Most optical amplifiers make the image brighter, but add distortion. Recognizing this, researchers at the National Institute of Standards and Technology (NIST; Gaithersburg, MD) have demonstrated that they can amplify weak light signals without adding noise, while also carrying more pixels than other low-noise amplifiers. The new development could improve biomedical imaging as well as other optical applications.
Researchers have developed other light amplifiers using nonlinear crystals and optical fibers that don't add noise, but they're limited when it comes to amplifying images. Crystals need high laser intensities, which can distort the image. Amplifying light with fibers works well, but the fibers have to be long and the beam is confined to a small area, which constrains the complexity of the image to single pixels.
Overcoming these limitations, the NIST researchers developed a four-wave mixing technique that amplifies images by intersecting the light from two pump lasers and a probe laser carrying the image at precise angles inside a gas of hot rubidium atoms. After passing through a stencil in the shape of the image they want to amplify, the probe laser, whose frequency is halfway between those of the pump lasers, bisects the angle made by the pump lasers. The combination of the lasers' color, their angle of intersection, and their interaction with the rubidium gas creates the conditions for noiseless amplification of complex images with potentially thousands of pixels.
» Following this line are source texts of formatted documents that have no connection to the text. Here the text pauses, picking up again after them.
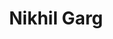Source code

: ---
name: Nikhil Garg
title: Nikhil Garg
description: Working Groups
link: https://gargnikhil.com/
image: "/assets/organization/leads/nikhil.jpg"
---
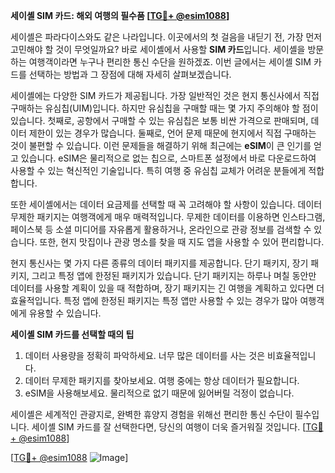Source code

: **세이셸 SIM 카드: 해외 여행의 필수품 [[TG💪+ @esim1088](https://t.me/s/esim1088)]**

세이셸은 파라다이스와도 같은 나라입니다. 이곳에서의 첫 걸음을 내딛기 전, 가장 먼저 고민해야 할 것이 무엇일까요? 바로 세이셸에서 사용할 **SIM 카드**입니다. 세이셸을 방문하는 여행객이라면 누구나 편리한 통신 수단을 원하겠죠. 이번 글에서는 세이셸 SIM 카드를 선택하는 방법과 그 장점에 대해 자세히 살펴보겠습니다.

세이셸에는 다양한 SIM 카드가 제공됩니다. 가장 일반적인 것은 현지 통신사에서 직접 구매하는 유심칩(UIM)입니다. 하지만 유심칩을 구매할 때는 몇 가지 주의해야 할 점이 있습니다. 첫째로, 공항에서 구매할 수 있는 유심칩은 보통 비싼 가격으로 판매되며, 데이터 제한이 있는 경우가 많습니다. 둘째로, 언어 문제 때문에 현지에서 직접 구매하는 것이 불편할 수 있습니다. 이런 문제들을 해결하기 위해 최근에는 **eSIM**이 큰 인기를 얻고 있습니다. eSIM은 물리적으로 없는 칩으로, 스마트폰 설정에서 바로 다운로드하여 사용할 수 있는 혁신적인 기술입니다. 특히 여행 중 유심칩 교체가 어려운 분들에게 적합합니다.

또한 세이셸에서는 데이터 요금제를 선택할 때 꼭 고려해야 할 사항이 있습니다. 데이터 무제한 패키지는 여행객에게 매우 매력적입니다. 무제한 데이터를 이용하면 인스타그램, 페이스북 등 소셜 미디어를 자유롭게 활용하거나, 온라인으로 관광 정보를 검색할 수 있습니다. 또한, 현지 맛집이나 관광 명소를 찾을 때 지도 앱을 사용할 수 있어 편리합니다.

현지 통신사는 몇 가지 다른 종류의 데이터 패키지를 제공합니다. 단기 패키지, 장기 패키지, 그리고 특정 앱에 한정된 패키지가 있습니다. 단기 패키지는 하루나 며칠 동안만 데이터를 사용할 계획이 있을 때 적합하며, 장기 패키지는 긴 여행을 계획하고 있다면 더 효율적입니다. 특정 앱에 한정된 패키지는 특정 앱만 사용할 수 있는 경우가 많아 여행객에게 유용할 수 있습니다.

**세이셸 SIM 카드를 선택할 때의 팁**  
1. 데이터 사용량을 정확히 파악하세요. 너무 많은 데이터를 사는 것은 비효율적입니다.  
2. 데이터 무제한 패키지를 찾아보세요. 여행 중에는 항상 데이터가 필요합니다.  
3. eSIM을 사용해보세요. 물리적으로 없기 때문에 잃어버릴 걱정이 없습니다.  

세이셸은 세계적인 관광지로, 완벽한 휴양지 경험을 위해선 편리한 통신 수단이 필수입니다. 세이셸 SIM 카드를 잘 선택한다면, 당신의 여행이 더욱 즐거워질 것입니다. [[TG💪+ @esim1088](https://t.me/s/esim1088)]

[[TG💪+ @esim1088](https://t.me/s/esim1088) ![Image](https://i.postimg.cc/Y0z9fWf4/image.png)]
But this kind of amplifier is phase-sensitive; for the amplification to be noiseless, the pump and signal beams going into the amplifier have to remain stable with respect to each other to within a small fraction of a wavelength so that the beams interfere and add up properly. Such a condition on the beams makes it harder to keep them aligned and stable than for the more common "phase-insensitive" amplifiers.
According to NIST physicist Paul Lett, the technique can amplify images by a factor of up to 4.6 times the original signal strength. "The light we use is infrared, which is good for biological and astronomical imaging," says Lett. "Now we just need to show that our technique amplifies the image faithfully, pixel by pixel, so that we can be assured that it is fully practicable."